Mr. Powell was a path breaker serving as the country’s first African American national security adviser, chairman of the Joint Chiefs of Staff and secretary of state.

Born in Harlem of Jamaican parents, Mr. Powell grew up in the South Bronx and graduated from City College of New York, joining the Army through the Reserve Officer Training Corps program. From a young second lieutenant commissioned in the dawn of a newly desegregated Army, Mr. Powell served two decorated combat tours in Vietnam. He was later national security adviser to President Ronald Reagan at the end of the Cold War, helping to negotiate arms treaties and an era of cooperation with the Soviet president, Mikhail S. Gorbachev.

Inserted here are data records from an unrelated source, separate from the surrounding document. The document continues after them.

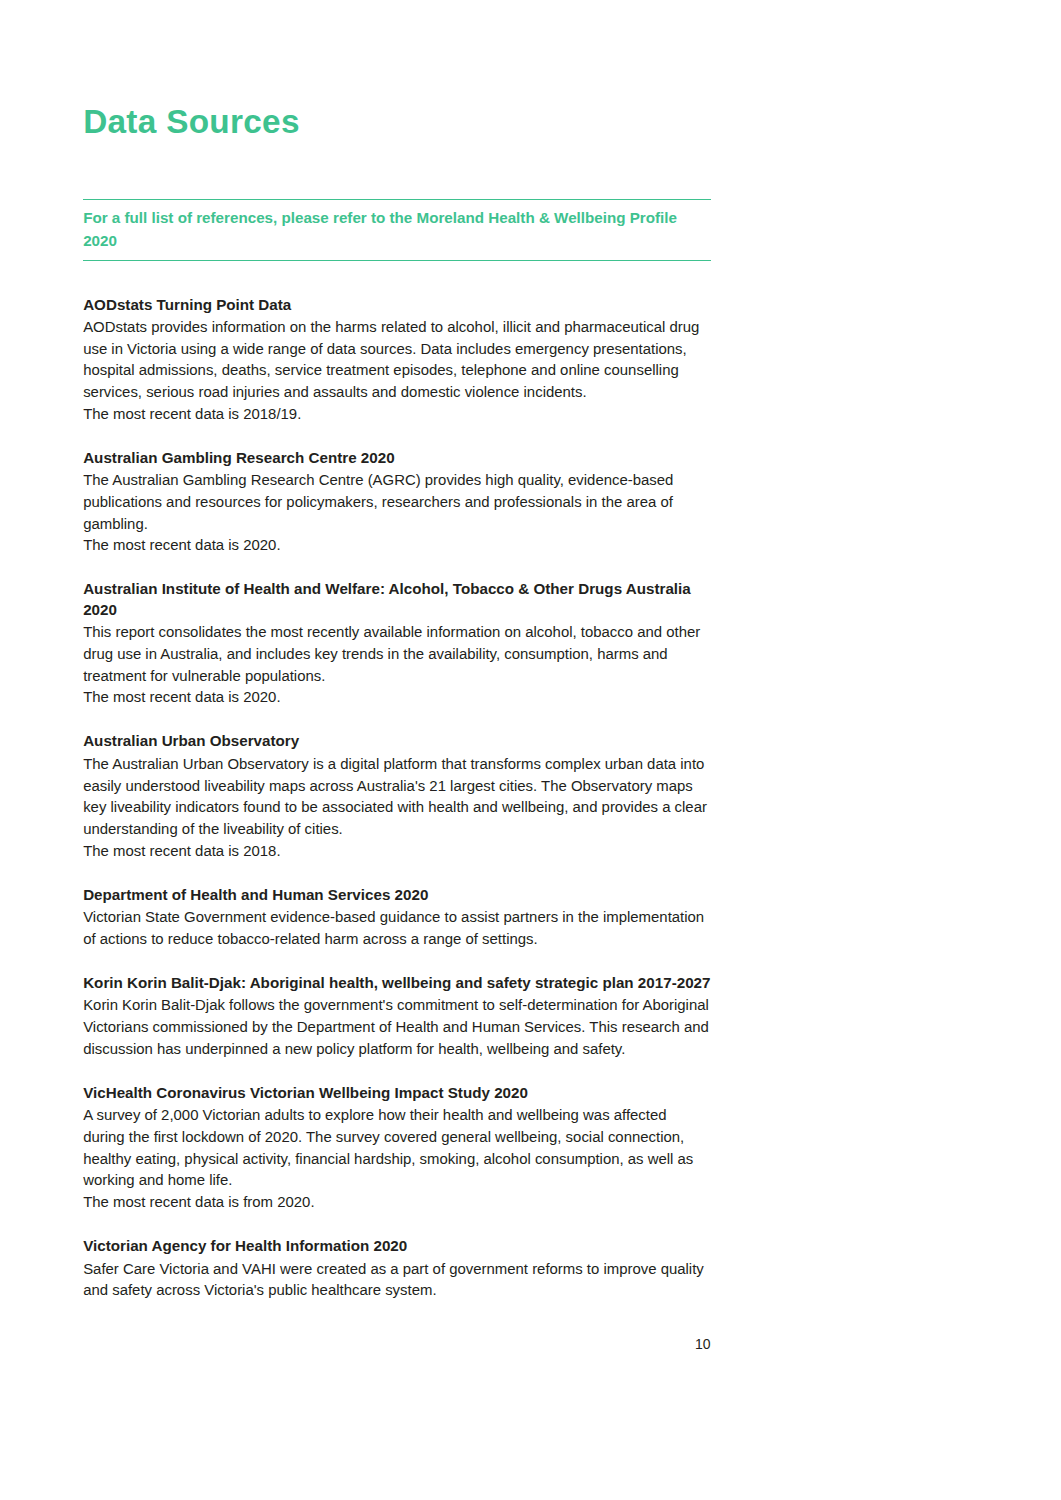Data Sources
For a full list of references, please refer to the Moreland Health & Wellbeing Profile 2020
AODstats Turning Point Data
AODstats provides information on the harms related to alcohol, illicit and pharmaceutical drug use in Victoria using a wide range of data sources. Data includes emergency presentations, hospital admissions, deaths, service treatment episodes, telephone and online counselling services, serious road injuries and assaults and domestic violence incidents.
The most recent data is 2018/19.
Australian Gambling Research Centre 2020
The Australian Gambling Research Centre (AGRC) provides high quality, evidence-based publications and resources for policymakers, researchers and professionals in the area of gambling.
The most recent data is 2020.
Australian Institute of Health and Welfare: Alcohol, Tobacco & Other Drugs Australia 2020
This report consolidates the most recently available information on alcohol, tobacco and other drug use in Australia, and includes key trends in the availability, consumption, harms and treatment for vulnerable populations.
The most recent data is 2020.
Australian Urban Observatory
The Australian Urban Observatory is a digital platform that transforms complex urban data into easily understood liveability maps across Australia's 21 largest cities. The Observatory maps key liveability indicators found to be associated with health and wellbeing, and provides a clear understanding of the liveability of cities.
The most recent data is 2018.
Department of Health and Human Services 2020
Victorian State Government evidence-based guidance to assist partners in the implementation of actions to reduce tobacco-related harm across a range of settings.
Korin Korin Balit-Djak: Aboriginal health, wellbeing and safety strategic plan 2017-2027
Korin Korin Balit-Djak follows the government's commitment to self-determination for Aboriginal Victorians commissioned by the Department of Health and Human Services. This research and discussion has underpinned a new policy platform for health, wellbeing and safety.
VicHealth Coronavirus Victorian Wellbeing Impact Study 2020
A survey of 2,000 Victorian adults to explore how their health and wellbeing was affected during the first lockdown of 2020. The survey covered general wellbeing, social connection, healthy eating, physical activity, financial hardship, smoking, alcohol consumption, as well as working and home life.
The most recent data is from 2020.
Victorian Agency for Health Information 2020
Safer Care Victoria and VAHI were created as a part of government reforms to improve quality and safety across Victoria's public healthcare system.
10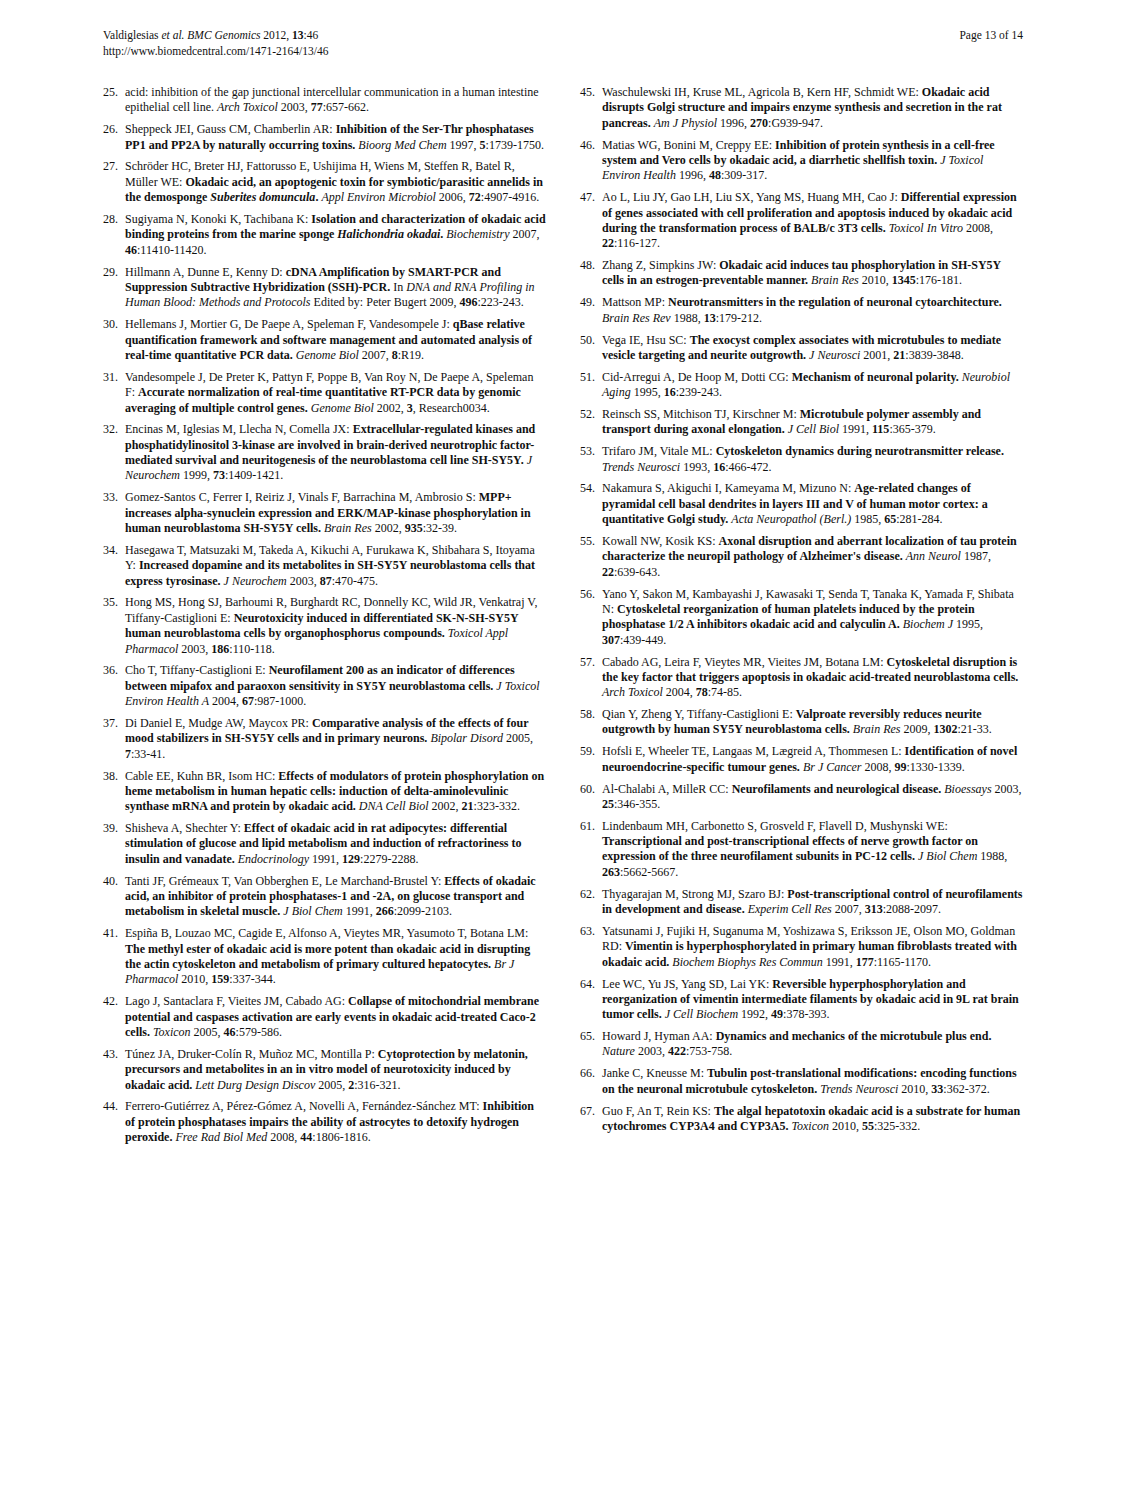Valdiglesias et al. BMC Genomics 2012, 13:46
http://www.biomedcentral.com/1471-2164/13/46
Page 13 of 14
acid: inhibition of the gap junctional intercellular communication in a human intestine epithelial cell line. Arch Toxicol 2003, 77:657-662.
Sheppeck JEI, Gauss CM, Chamberlin AR: Inhibition of the Ser-Thr phosphatases PP1 and PP2A by naturally occurring toxins. Bioorg Med Chem 1997, 5:1739-1750.
Schröder HC, Breter HJ, Fattorusso E, Ushijima H, Wiens M, Steffen R, Batel R, Müller WE: Okadaic acid, an apoptogenic toxin for symbiotic/parasitic annelids in the demosponge Suberites domuncula. Appl Environ Microbiol 2006, 72:4907-4916.
Sugiyama N, Konoki K, Tachibana K: Isolation and characterization of okadaic acid binding proteins from the marine sponge Halichondria okadai. Biochemistry 2007, 46:11410-11420.
Hillmann A, Dunne E, Kenny D: cDNA Amplification by SMART-PCR and Suppression Subtractive Hybridization (SSH)-PCR. In DNA and RNA Profiling in Human Blood: Methods and Protocols Edited by: Peter Bugert 2009, 496:223-243.
Hellemans J, Mortier G, De Paepe A, Speleman F, Vandesompele J: qBase relative quantification framework and software management and automated analysis of real-time quantitative PCR data. Genome Biol 2007, 8:R19.
Vandesompele J, De Preter K, Pattyn F, Poppe B, Van Roy N, De Paepe A, Speleman F: Accurate normalization of real-time quantitative RT-PCR data by genomic averaging of multiple control genes. Genome Biol 2002, 3, Research0034.
Encinas M, Iglesias M, Llecha N, Comella JX: Extracellular-regulated kinases and phosphatidylinositol 3-kinase are involved in brain-derived neurotrophic factor-mediated survival and neuritogenesis of the neuroblastoma cell line SH-SY5Y. J Neurochem 1999, 73:1409-1421.
Gomez-Santos C, Ferrer I, Reiriz J, Vinals F, Barrachina M, Ambrosio S: MPP+ increases alpha-synuclein expression and ERK/MAP-kinase phosphorylation in human neuroblastoma SH-SY5Y cells. Brain Res 2002, 935:32-39.
Hasegawa T, Matsuzaki M, Takeda A, Kikuchi A, Furukawa K, Shibahara S, Itoyama Y: Increased dopamine and its metabolites in SH-SY5Y neuroblastoma cells that express tyrosinase. J Neurochem 2003, 87:470-475.
Hong MS, Hong SJ, Barhoumi R, Burghardt RC, Donnelly KC, Wild JR, Venkatraj V, Tiffany-Castiglioni E: Neurotoxicity induced in differentiated SK-N-SH-SY5Y human neuroblastoma cells by organophosphorus compounds. Toxicol Appl Pharmacol 2003, 186:110-118.
Cho T, Tiffany-Castiglioni E: Neurofilament 200 as an indicator of differences between mipafox and paraoxon sensitivity in SY5Y neuroblastoma cells. J Toxicol Environ Health A 2004, 67:987-1000.
Di Daniel E, Mudge AW, Maycox PR: Comparative analysis of the effects of four mood stabilizers in SH-SY5Y cells and in primary neurons. Bipolar Disord 2005, 7:33-41.
Cable EE, Kuhn BR, Isom HC: Effects of modulators of protein phosphorylation on heme metabolism in human hepatic cells: induction of delta-aminolevulinic synthase mRNA and protein by okadaic acid. DNA Cell Biol 2002, 21:323-332.
Shisheva A, Shechter Y: Effect of okadaic acid in rat adipocytes: differential stimulation of glucose and lipid metabolism and induction of refractoriness to insulin and vanadate. Endocrinology 1991, 129:2279-2288.
Tanti JF, Grémeaux T, Van Obberghen E, Le Marchand-Brustel Y: Effects of okadaic acid, an inhibitor of protein phosphatases-1 and -2A, on glucose transport and metabolism in skeletal muscle. J Biol Chem 1991, 266:2099-2103.
Espiña B, Louzao MC, Cagide E, Alfonso A, Vieytes MR, Yasumoto T, Botana LM: The methyl ester of okadaic acid is more potent than okadaic acid in disrupting the actin cytoskeleton and metabolism of primary cultured hepatocytes. Br J Pharmacol 2010, 159:337-344.
Lago J, Santaclara F, Vieites JM, Cabado AG: Collapse of mitochondrial membrane potential and caspases activation are early events in okadaic acid-treated Caco-2 cells. Toxicon 2005, 46:579-586.
Túnez JA, Druker-Colín R, Muñoz MC, Montilla P: Cytoprotection by melatonin, precursors and metabolites in an in vitro model of neurotoxicity induced by okadaic acid. Lett Durg Design Discov 2005, 2:316-321.
Ferrero-Gutiérrez A, Pérez-Gómez A, Novelli A, Fernández-Sánchez MT: Inhibition of protein phosphatases impairs the ability of astrocytes to detoxify hydrogen peroxide. Free Rad Biol Med 2008, 44:1806-1816.
Waschulewski IH, Kruse ML, Agricola B, Kern HF, Schmidt WE: Okadaic acid disrupts Golgi structure and impairs enzyme synthesis and secretion in the rat pancreas. Am J Physiol 1996, 270:G939-947.
Matias WG, Bonini M, Creppy EE: Inhibition of protein synthesis in a cell-free system and Vero cells by okadaic acid, a diarrhetic shellfish toxin. J Toxicol Environ Health 1996, 48:309-317.
Ao L, Liu JY, Gao LH, Liu SX, Yang MS, Huang MH, Cao J: Differential expression of genes associated with cell proliferation and apoptosis induced by okadaic acid during the transformation process of BALB/c 3T3 cells. Toxicol In Vitro 2008, 22:116-127.
Zhang Z, Simpkins JW: Okadaic acid induces tau phosphorylation in SH-SY5Y cells in an estrogen-preventable manner. Brain Res 2010, 1345:176-181.
Mattson MP: Neurotransmitters in the regulation of neuronal cytoarchitecture. Brain Res Rev 1988, 13:179-212.
Vega IE, Hsu SC: The exocyst complex associates with microtubules to mediate vesicle targeting and neurite outgrowth. J Neurosci 2001, 21:3839-3848.
Cid-Arregui A, De Hoop M, Dotti CG: Mechanism of neuronal polarity. Neurobiol Aging 1995, 16:239-243.
Reinsch SS, Mitchison TJ, Kirschner M: Microtubule polymer assembly and transport during axonal elongation. J Cell Biol 1991, 115:365-379.
Trifaro JM, Vitale ML: Cytoskeleton dynamics during neurotransmitter release. Trends Neurosci 1993, 16:466-472.
Nakamura S, Akiguchi I, Kameyama M, Mizuno N: Age-related changes of pyramidal cell basal dendrites in layers III and V of human motor cortex: a quantitative Golgi study. Acta Neuropathol (Berl.) 1985, 65:281-284.
Kowall NW, Kosik KS: Axonal disruption and aberrant localization of tau protein characterize the neuropil pathology of Alzheimer's disease. Ann Neurol 1987, 22:639-643.
Yano Y, Sakon M, Kambayashi J, Kawasaki T, Senda T, Tanaka K, Yamada F, Shibata N: Cytoskeletal reorganization of human platelets induced by the protein phosphatase 1/2 A inhibitors okadaic acid and calyculin A. Biochem J 1995, 307:439-449.
Cabado AG, Leira F, Vieytes MR, Vieites JM, Botana LM: Cytoskeletal disruption is the key factor that triggers apoptosis in okadaic acid-treated neuroblastoma cells. Arch Toxicol 2004, 78:74-85.
Qian Y, Zheng Y, Tiffany-Castiglioni E: Valproate reversibly reduces neurite outgrowth by human SY5Y neuroblastoma cells. Brain Res 2009, 1302:21-33.
Hofsli E, Wheeler TE, Langaas M, Lægreid A, Thommesen L: Identification of novel neuroendocrine-specific tumour genes. Br J Cancer 2008, 99:1330-1339.
Al-Chalabi A, MilleR CC: Neurofilaments and neurological disease. Bioessays 2003, 25:346-355.
Lindenbaum MH, Carbonetto S, Grosveld F, Flavell D, Mushynski WE: Transcriptional and post-transcriptional effects of nerve growth factor on expression of the three neurofilament subunits in PC-12 cells. J Biol Chem 1988, 263:5662-5667.
Thyagarajan M, Strong MJ, Szaro BJ: Post-transcriptional control of neurofilaments in development and disease. Experim Cell Res 2007, 313:2088-2097.
Yatsunami J, Fujiki H, Suganuma M, Yoshizawa S, Eriksson JE, Olson MO, Goldman RD: Vimentin is hyperphosphorylated in primary human fibroblasts treated with okadaic acid. Biochem Biophys Res Commun 1991, 177:1165-1170.
Lee WC, Yu JS, Yang SD, Lai YK: Reversible hyperphosphorylation and reorganization of vimentin intermediate filaments by okadaic acid in 9L rat brain tumor cells. J Cell Biochem 1992, 49:378-393.
Howard J, Hyman AA: Dynamics and mechanics of the microtubule plus end. Nature 2003, 422:753-758.
Janke C, Kneusse M: Tubulin post-translational modifications: encoding functions on the neuronal microtubule cytoskeleton. Trends Neurosci 2010, 33:362-372.
Guo F, An T, Rein KS: The algal hepatotoxin okadaic acid is a substrate for human cytochromes CYP3A4 and CYP3A5. Toxicon 2010, 55:325-332.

As chairman of the Joint Chiefs, he was the architect of the invasion of Panama in 1989 and of the Persian Gulf war in 1991, which ousted Saddam Hussein from Kuwait but left him in power in Iraq. Along with then-Defense Secretary Dick Cheney, Mr. Powell reshaped the American Cold War military that stood ready at the Iron Curtain for half a century. In doing so he stamped the Powell Doctrine on military operations — armed with clear political objectives and public support, use decisive and overwhelming force to defeat enemy forces.

When briefing reporters at the Pentagon at the beginning of the gulf war, Mr. Powell succinctly summed up the military’s strategy to defeat Saddam Hussein’s army: “Our strategy in going after this army is very simple,” he said. “First, we’re going to cut it off, and then we’re going to kill it.”

It was a concept that seemed less suited to the messy conflicts in the Balkans that came later in the 1990s and in combating terrorism in a world transformed after the attacks on Sept. 11, 2001.